::: Textausschnitt :::

Entscheidungsgründe:

Die zulässige Berufung hatte auch in der Sache Erfolg.

I. Die Berufung ist zulässig. Insbesondere ist sie nach § 64 ArbGG statthaft. Sie ist auch fristgerecht eingelegt und begründet worden.

II. In der Sache musste die Kündigungsschutzklage des Klägers abgewiesen werden.

1. Ein ausreichender Kündigungsgrund im Sinne des § 626 Abs. 1 BGB und § 59 des auf das Arbeitsverhältnis anwendbaren Manteltarifvertrages für Arbeiter des Bundes und der Länder liegt vor.

Danach müssen Tatsachen vorliegen, aufgrund derer dem Kündigenden unter Berücksichtigung aller Umstände des Einzelfalls und unter Abwägung der Interessen beider Vertragsteile, die Fortsetzung des Dienstverhältnisses bis zum Ablauf der Kündigungsfrist nicht zugemutet werden kann. Da der Kläger aufgrund tarifvertraglicher Vorschrift ordentlich unkündbar ist, ist der Kündigungsgrund und insbesondere die Interessenabwägung vor dem Hintergrund einer fiktiven ordentlichen Kündigungsfrist zu bewerten.

Denn es kann dem Arbeitnehmer nicht zum Nachteil gereichen, dass er ordentlich unkündbar ist und dadurch geringere Anforderungen an Kündigungsgrund und Interessenabwägung zu stellen wären. Deshalb kann einem tariflich ordentlich unkündbaren Arbeitnehmer fristlos nur dann gekündigt werden, wenn dem Arbeitgeber die Weiterbeschäftigung nicht einmal bis zum Ablauf einer fiktiven Kündigungsfrist zumutbar ist (siehe BAG Urteil vom 15.11.2001 - AP BGB § 626 Nr. 175 -; BAG Urteil vom 13.06.2002 - AP BGB § 615 Nr. 97 -; BAG Urteil vom 11.03.1999 - AP BGB § 626 Nr. 150 -).

Eine solche Konstellation ist im vorliegenden Fall gegeben.

2. Dabei geht das Landesarbeitsgericht zunächst mit dem Arbeitsgericht davon aus, dass ein Kündigungsgrund nicht bereits daraus herzuleiten ist, dass der Kläger die Beschaffungsrichtlinien der Beklagten nicht beachtet habe und nicht für eine Ausschreibung der Lieferungen gesorgt habe. Denn insoweit ist zwischen den Parteien unstreitig, dass für die grundlegenden Fragen des Einkaufs jedenfalls nicht der Kläger, sondern die Einkaufsabteilungsleiterin der Beklagten Frau H zuständig war.

::: Datenauszüge :::

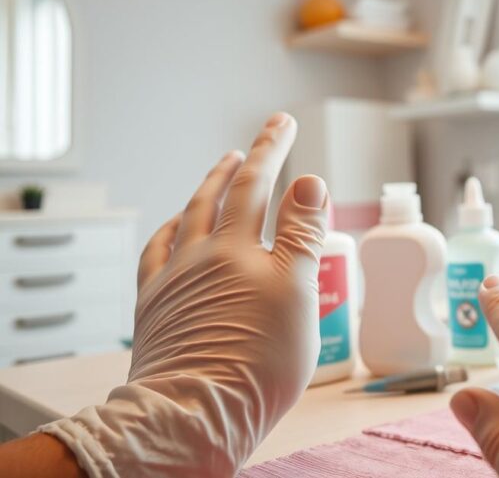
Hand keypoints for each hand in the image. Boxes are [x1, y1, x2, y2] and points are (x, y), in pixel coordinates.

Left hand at [41, 112, 328, 476]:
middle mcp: (201, 254)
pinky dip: (169, 230)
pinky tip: (174, 228)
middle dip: (245, 161)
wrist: (195, 413)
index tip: (285, 120)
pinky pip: (156, 254)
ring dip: (207, 188)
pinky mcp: (155, 308)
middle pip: (223, 194)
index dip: (273, 149)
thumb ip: (302, 234)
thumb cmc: (258, 360)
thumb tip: (308, 180)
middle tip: (262, 137)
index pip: (259, 184)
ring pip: (188, 218)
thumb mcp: (298, 292)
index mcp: (240, 249)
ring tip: (220, 170)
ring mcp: (173, 280)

:::

→ **Worum es geht**: Schreibe die Urteilsbegründung zur fristlosen Kündigung im Anschluss an ihren letzten Satz weiter.

→ **Deine Antwort**:
Dahingestellt bleiben kann auch, ob der Kläger möglicherweise seine Warenbestellungen am Angebot der Firma C orientiert hat und ob er über seine Firma Waren zu überhöhten Preisen geliefert hat. Insoweit hat die Beklagte zwar entsprechende Verdachtsmomente geäußert, aber es ist fraglich, ob diese ausreichend unterfüttert sind.

3. Entscheidend für die Rechtmäßigkeit der Kündigung ist, dass der Kläger die Tatsache, dass er Inhaber der Firma Chateau war, nicht von sich aus offenbart hat. Diese schwerwiegende Verletzung der Offenbarungspflicht ist im vorliegenden Fall an sich geeignet, die außerordentliche Kündigung zu rechtfertigen.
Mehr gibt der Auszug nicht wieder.